__Material shown__
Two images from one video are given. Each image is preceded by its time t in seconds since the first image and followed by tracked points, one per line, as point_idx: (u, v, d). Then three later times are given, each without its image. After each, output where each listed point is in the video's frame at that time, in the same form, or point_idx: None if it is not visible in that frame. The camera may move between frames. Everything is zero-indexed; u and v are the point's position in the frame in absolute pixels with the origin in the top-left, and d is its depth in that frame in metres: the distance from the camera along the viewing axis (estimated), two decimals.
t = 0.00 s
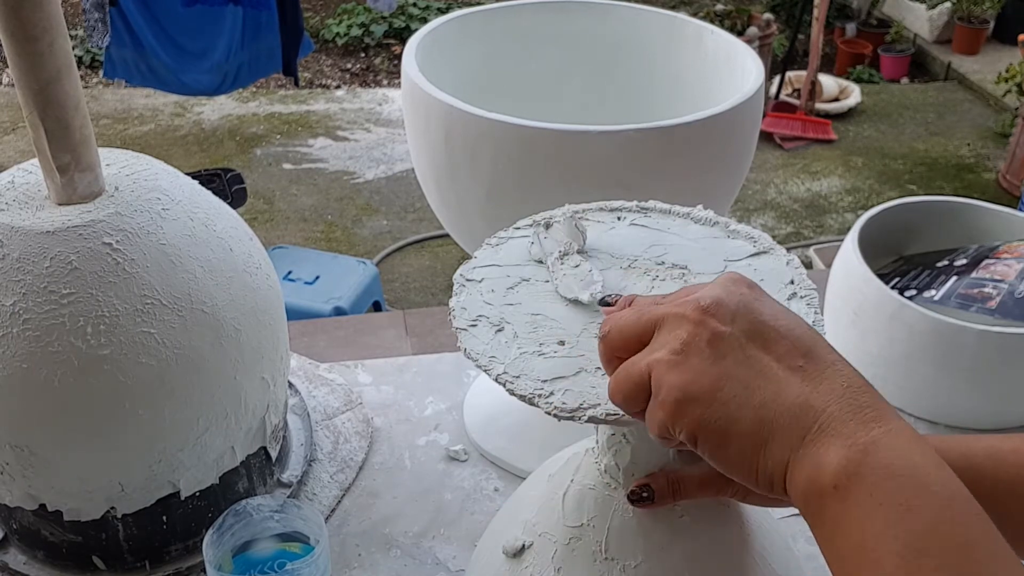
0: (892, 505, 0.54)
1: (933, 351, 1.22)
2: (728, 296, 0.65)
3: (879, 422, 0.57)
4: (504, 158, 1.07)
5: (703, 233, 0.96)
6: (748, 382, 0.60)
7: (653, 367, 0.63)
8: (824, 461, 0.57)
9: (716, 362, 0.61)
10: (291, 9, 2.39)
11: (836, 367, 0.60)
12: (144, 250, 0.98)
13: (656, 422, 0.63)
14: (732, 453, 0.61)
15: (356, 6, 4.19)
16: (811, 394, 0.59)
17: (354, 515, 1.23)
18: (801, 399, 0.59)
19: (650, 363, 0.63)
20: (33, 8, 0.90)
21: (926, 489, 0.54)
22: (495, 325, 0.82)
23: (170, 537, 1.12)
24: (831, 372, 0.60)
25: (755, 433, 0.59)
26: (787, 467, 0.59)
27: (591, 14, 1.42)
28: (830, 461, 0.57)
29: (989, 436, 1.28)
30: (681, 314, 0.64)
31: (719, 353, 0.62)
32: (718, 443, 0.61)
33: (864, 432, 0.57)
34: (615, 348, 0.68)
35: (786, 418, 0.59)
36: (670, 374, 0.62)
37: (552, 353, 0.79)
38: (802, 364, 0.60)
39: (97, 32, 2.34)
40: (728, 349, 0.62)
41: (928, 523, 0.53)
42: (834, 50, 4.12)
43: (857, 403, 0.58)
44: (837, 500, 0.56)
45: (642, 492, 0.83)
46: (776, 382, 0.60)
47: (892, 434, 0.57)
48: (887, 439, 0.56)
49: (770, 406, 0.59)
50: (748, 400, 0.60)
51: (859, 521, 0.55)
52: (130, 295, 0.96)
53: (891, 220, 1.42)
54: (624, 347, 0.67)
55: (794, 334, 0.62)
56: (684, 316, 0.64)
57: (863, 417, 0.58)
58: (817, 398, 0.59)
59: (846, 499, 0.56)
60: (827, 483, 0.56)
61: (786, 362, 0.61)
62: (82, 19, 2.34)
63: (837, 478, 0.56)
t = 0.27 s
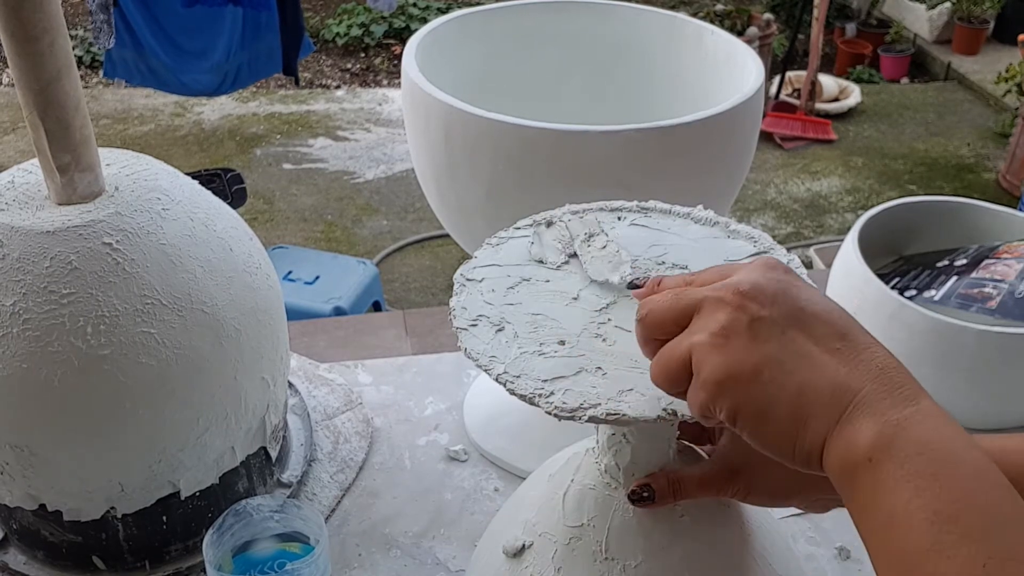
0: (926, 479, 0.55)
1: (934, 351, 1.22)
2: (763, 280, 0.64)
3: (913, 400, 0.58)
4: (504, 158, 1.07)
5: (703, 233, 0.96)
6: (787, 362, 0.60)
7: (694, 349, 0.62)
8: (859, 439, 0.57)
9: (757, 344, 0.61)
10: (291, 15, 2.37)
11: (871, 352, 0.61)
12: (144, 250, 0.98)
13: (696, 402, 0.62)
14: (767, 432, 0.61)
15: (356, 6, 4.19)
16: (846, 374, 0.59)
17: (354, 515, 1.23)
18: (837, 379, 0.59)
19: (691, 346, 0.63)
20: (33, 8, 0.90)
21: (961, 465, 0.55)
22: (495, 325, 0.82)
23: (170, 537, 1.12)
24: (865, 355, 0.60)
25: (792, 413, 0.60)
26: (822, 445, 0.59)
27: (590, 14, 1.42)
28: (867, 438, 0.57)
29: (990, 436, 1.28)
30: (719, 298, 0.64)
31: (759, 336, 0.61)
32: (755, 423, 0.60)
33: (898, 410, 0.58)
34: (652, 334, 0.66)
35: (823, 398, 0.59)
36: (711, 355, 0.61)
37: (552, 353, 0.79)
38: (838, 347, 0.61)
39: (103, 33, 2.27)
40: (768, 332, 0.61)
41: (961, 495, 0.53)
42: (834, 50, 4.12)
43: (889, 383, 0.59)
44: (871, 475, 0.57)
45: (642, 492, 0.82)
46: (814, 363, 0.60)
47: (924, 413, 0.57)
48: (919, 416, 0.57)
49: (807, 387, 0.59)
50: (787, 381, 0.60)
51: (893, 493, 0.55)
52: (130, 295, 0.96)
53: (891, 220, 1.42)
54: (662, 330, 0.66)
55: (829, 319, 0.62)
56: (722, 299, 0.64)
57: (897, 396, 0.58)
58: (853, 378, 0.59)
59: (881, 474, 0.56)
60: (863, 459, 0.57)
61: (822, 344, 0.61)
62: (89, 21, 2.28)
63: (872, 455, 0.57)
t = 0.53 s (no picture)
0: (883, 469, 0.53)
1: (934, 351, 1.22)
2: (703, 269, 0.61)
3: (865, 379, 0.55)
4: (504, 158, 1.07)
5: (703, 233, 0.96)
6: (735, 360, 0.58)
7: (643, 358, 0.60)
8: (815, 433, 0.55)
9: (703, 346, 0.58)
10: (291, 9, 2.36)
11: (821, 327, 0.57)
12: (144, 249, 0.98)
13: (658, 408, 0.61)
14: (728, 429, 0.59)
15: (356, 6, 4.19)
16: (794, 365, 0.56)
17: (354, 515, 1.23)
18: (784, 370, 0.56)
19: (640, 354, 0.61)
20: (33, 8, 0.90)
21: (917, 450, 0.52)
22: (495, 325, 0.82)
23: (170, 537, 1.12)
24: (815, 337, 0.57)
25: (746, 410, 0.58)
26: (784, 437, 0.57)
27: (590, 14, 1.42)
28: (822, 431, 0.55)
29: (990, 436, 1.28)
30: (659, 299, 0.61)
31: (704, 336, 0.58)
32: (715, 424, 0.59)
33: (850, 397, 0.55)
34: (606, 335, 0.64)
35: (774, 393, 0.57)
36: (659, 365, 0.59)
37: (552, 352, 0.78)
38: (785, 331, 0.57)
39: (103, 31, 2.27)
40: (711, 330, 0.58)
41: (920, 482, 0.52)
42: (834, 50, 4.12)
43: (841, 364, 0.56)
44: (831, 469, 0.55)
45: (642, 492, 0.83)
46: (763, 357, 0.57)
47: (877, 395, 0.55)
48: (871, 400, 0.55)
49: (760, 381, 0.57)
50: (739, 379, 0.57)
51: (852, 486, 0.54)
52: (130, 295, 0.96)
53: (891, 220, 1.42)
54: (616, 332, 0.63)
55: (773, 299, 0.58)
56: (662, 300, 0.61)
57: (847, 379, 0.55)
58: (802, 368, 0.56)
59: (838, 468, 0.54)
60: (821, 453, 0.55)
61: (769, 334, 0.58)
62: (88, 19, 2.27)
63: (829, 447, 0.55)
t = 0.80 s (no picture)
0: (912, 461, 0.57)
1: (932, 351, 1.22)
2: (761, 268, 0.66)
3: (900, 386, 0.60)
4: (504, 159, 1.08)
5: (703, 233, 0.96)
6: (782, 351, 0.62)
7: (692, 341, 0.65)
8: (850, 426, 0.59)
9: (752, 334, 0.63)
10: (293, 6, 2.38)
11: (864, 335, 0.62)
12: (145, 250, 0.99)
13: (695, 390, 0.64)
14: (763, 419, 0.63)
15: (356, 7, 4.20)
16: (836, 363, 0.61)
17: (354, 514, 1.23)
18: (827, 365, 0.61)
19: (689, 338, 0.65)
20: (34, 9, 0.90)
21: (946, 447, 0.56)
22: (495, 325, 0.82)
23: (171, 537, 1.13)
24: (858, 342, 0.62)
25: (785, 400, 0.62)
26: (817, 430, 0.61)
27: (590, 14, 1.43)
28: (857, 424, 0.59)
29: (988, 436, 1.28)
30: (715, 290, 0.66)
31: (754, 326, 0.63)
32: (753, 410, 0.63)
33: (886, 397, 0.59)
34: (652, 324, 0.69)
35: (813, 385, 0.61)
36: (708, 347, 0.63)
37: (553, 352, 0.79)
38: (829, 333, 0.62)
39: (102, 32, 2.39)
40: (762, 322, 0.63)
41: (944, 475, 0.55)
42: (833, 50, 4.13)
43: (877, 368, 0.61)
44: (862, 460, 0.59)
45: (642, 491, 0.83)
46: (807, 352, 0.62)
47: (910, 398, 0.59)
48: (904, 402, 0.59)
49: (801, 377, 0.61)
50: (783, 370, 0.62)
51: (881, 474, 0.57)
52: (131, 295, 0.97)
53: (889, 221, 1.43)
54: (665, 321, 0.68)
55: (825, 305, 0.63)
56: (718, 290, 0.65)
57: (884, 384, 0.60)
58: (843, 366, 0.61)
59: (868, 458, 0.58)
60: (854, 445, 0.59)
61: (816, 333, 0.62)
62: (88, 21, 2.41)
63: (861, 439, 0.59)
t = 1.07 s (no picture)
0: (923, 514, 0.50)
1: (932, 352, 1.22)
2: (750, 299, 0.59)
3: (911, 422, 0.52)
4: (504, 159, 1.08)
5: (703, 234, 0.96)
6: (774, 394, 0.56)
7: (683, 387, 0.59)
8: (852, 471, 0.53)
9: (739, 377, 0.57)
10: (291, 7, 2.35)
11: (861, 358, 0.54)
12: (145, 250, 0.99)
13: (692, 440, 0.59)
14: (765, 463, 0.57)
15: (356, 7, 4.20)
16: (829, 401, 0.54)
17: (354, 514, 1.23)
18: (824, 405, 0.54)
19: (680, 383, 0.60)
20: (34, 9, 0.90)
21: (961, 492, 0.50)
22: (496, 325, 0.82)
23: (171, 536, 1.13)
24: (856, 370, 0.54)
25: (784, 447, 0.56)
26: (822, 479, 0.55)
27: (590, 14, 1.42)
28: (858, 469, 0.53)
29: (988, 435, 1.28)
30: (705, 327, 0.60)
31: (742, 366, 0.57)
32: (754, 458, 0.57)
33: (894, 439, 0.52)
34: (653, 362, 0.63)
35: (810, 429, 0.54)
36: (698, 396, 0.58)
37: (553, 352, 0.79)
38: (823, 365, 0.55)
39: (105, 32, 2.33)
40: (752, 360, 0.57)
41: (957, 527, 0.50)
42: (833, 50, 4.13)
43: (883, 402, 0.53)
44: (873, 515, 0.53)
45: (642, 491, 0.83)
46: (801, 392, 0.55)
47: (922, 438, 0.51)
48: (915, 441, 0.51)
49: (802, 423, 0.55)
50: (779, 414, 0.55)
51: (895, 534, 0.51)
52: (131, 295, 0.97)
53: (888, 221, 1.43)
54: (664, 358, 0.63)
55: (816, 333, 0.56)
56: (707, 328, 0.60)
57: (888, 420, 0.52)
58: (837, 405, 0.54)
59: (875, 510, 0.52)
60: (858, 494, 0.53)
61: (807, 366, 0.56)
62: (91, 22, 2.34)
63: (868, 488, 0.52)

...

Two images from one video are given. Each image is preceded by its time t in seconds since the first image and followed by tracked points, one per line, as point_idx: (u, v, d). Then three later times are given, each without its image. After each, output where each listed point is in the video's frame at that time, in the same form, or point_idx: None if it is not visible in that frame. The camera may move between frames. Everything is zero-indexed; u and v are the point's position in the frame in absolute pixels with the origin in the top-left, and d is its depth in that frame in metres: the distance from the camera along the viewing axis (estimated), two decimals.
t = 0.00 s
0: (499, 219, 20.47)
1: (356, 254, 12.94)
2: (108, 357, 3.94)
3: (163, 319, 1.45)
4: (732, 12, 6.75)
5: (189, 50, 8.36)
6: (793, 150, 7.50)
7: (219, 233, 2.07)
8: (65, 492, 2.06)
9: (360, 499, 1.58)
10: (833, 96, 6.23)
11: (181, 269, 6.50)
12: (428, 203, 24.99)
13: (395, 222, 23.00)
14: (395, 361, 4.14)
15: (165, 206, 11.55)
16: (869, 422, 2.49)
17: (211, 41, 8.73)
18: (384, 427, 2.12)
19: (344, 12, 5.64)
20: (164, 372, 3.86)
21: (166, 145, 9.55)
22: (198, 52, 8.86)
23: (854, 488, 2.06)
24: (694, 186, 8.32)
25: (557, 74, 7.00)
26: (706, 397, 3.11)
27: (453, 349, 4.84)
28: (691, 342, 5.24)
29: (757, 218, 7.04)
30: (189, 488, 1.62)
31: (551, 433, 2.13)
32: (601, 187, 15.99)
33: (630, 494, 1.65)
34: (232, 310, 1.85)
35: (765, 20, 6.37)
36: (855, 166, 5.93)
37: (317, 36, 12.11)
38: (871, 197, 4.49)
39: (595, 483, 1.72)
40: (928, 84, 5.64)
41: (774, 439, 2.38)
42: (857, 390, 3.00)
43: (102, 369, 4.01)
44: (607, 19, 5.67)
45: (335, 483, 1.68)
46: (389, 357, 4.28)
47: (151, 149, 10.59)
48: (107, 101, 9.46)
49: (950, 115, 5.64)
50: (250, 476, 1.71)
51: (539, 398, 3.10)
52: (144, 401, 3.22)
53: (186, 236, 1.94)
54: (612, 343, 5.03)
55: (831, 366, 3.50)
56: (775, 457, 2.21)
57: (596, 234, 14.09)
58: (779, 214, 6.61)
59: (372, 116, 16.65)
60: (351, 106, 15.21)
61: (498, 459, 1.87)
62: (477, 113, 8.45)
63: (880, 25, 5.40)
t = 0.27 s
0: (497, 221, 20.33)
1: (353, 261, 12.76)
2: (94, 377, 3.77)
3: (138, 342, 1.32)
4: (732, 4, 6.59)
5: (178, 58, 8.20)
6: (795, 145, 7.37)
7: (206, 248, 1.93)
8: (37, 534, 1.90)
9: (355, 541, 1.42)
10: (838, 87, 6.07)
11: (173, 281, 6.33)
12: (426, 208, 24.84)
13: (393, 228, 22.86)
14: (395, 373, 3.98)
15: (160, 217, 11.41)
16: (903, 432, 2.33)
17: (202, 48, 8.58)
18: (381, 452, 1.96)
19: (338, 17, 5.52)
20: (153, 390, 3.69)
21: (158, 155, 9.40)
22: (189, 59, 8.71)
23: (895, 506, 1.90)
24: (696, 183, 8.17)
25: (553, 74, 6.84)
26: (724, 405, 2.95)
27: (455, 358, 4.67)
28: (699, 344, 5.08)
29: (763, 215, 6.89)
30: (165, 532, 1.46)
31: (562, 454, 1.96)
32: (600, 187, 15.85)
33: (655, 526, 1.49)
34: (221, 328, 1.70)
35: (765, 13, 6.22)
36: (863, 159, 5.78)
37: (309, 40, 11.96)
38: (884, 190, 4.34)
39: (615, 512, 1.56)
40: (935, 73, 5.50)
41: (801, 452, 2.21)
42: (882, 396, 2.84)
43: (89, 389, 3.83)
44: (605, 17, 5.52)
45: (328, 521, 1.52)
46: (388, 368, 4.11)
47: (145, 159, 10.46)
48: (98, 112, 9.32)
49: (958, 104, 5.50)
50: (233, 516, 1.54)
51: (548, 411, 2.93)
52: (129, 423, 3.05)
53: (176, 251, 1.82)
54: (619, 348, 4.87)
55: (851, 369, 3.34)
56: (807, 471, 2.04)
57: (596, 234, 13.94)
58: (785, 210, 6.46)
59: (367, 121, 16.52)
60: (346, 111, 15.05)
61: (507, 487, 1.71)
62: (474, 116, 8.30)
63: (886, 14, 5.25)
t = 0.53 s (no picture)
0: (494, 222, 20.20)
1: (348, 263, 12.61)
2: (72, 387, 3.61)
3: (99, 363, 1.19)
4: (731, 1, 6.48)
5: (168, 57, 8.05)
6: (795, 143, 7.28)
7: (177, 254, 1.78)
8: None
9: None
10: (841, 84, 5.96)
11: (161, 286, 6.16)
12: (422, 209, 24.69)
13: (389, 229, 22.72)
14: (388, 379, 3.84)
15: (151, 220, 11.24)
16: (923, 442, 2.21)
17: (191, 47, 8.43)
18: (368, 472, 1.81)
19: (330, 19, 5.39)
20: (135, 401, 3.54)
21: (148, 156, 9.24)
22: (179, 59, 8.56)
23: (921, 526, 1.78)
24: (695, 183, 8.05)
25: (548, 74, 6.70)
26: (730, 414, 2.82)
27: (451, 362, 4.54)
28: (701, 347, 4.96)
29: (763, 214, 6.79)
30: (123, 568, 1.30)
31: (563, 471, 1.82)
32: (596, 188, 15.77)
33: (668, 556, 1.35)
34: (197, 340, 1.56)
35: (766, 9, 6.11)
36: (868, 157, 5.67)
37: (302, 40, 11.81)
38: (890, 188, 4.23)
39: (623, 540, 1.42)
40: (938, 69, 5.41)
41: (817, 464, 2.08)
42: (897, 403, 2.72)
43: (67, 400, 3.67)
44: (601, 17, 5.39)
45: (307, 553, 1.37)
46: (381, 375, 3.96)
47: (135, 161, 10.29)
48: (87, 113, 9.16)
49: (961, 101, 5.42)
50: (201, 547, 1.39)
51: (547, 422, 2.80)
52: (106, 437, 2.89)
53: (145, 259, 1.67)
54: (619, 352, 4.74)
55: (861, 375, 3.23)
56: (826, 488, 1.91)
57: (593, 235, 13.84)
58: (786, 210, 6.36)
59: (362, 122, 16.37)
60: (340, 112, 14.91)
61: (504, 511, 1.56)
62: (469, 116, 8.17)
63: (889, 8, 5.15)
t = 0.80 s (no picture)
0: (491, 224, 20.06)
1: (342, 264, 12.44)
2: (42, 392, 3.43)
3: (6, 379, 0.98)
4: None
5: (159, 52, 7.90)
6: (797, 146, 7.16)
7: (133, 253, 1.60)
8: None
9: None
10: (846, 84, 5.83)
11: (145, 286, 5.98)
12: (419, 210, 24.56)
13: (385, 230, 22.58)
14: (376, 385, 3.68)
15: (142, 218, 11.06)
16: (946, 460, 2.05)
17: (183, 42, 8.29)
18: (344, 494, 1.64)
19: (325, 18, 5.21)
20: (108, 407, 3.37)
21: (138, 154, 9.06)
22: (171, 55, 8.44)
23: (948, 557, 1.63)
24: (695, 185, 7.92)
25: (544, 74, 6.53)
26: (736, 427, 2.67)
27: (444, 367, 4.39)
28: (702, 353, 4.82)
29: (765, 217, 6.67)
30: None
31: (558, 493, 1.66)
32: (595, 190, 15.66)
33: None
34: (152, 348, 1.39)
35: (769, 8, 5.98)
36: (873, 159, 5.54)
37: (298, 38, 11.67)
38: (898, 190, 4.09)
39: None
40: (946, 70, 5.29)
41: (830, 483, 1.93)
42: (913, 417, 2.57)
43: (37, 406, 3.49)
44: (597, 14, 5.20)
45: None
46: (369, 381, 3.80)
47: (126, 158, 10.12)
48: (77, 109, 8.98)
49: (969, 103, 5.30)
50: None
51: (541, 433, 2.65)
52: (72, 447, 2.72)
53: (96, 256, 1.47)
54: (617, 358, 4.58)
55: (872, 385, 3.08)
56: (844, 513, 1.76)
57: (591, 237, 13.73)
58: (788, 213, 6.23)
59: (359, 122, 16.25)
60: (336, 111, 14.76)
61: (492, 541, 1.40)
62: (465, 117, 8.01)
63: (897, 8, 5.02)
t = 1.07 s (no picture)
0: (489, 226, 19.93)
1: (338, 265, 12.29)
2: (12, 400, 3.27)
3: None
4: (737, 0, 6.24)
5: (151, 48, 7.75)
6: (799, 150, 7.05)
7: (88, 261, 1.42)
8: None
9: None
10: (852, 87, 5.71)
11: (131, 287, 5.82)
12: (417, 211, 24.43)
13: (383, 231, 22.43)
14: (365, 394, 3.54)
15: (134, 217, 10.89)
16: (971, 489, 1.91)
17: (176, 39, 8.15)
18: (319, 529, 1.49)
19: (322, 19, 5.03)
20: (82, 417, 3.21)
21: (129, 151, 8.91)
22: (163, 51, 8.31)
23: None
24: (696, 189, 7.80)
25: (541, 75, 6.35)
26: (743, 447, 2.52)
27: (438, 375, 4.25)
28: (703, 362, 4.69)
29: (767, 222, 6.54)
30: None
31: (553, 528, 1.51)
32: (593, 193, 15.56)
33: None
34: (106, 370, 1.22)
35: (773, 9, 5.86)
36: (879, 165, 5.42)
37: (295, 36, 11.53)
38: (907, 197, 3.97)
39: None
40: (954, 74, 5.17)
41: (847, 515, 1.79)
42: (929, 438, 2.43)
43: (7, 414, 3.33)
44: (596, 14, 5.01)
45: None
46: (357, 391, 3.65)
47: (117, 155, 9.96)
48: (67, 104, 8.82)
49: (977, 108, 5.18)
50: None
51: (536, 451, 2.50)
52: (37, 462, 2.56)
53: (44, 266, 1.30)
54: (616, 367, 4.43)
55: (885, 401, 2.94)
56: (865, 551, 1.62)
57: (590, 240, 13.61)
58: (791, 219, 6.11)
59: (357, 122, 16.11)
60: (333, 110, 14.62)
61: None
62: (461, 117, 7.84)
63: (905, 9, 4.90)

__What is required__
Above are the records; from them, give again exactly the lines from the one containing "29: (763, 215, 6.89)" to the one containing "41: (801, 452, 2.21)", both lines included, and nothing more.

__Response area__
29: (763, 215, 6.89)
30: (165, 532, 1.46)
31: (562, 454, 1.96)
32: (600, 187, 15.85)
33: (655, 526, 1.49)
34: (221, 328, 1.70)
35: (765, 13, 6.22)
36: (863, 159, 5.78)
37: (309, 40, 11.96)
38: (884, 190, 4.34)
39: (615, 512, 1.56)
40: (935, 73, 5.50)
41: (801, 452, 2.21)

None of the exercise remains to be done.